(Your task)
Please reproduce the full text on lists of early African Americans below, word for word.

What’s in a List?: Early African Americans in an Age of Consumer Revolution
As many scholars of early African American life can attest, one of the most vexing aspects of doing research is not only a lack of source material, but also the documents that do exist. Many are lists of names of free and enslaved men and women. Whether lists of enslaved people in probate inventories on southern plantations, lists of free blacks forced to work on public works in Boston, or lists of Africans aboard Atlantic slavers, we seem to have no dearth of catalogs of names. The problem is that these documents provide little, if any, context or other material for understanding the people contained within them. Nevertheless, although frustrating, historians have found useful and fruitful ways to use these documents.
Today, I want to build on this work and investigate a different type of list. A couple of years ago, I found myself in the reading room of the rare books and manuscripts division of the Boston Public Library. There, the library holds all of Boston’s early town records. Bound in large volumes and organized chronologically, I was looking for material for my book, Unfreedom. While I found some night watch records and accounts of services rendered to the town by enslaved artisans, I also came across an interesting list or, rather, many lists.

(Listing)
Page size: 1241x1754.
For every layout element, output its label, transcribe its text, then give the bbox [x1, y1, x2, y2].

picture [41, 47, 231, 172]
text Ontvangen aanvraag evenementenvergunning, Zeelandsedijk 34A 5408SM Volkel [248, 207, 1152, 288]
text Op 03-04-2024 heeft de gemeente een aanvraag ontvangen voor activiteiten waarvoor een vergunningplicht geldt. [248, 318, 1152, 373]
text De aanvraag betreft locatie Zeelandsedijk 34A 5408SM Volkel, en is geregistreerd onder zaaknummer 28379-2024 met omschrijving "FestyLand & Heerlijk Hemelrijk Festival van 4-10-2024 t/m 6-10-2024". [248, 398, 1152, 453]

(Solution)
What’s in a List?: Early African Americans in an Age of Consumer Revolution
As many scholars of early African American life can attest, one of the most vexing aspects of doing research is not only a lack of source material, but also the documents that do exist. Many are lists of names of free and enslaved men and women. Whether lists of enslaved people in probate inventories on southern plantations, lists of free blacks forced to work on public works in Boston, or lists of Africans aboard Atlantic slavers, we seem to have no dearth of catalogs of names. The problem is that these documents provide little, if any, context or other material for understanding the people contained within them. Nevertheless, although frustrating, historians have found useful and fruitful ways to use these documents.
Today, I want to build on this work and investigate a different type of list. A couple of years ago, I found myself in the reading room of the rare books and manuscripts division of the Boston Public Library. There, the library holds all of Boston’s early town records. Bound in large volumes and organized chronologically, I was looking for material for my book, Unfreedom. While I found some night watch records and accounts of services rendered to the town by enslaved artisans, I also came across an interesting list or, rather, many lists.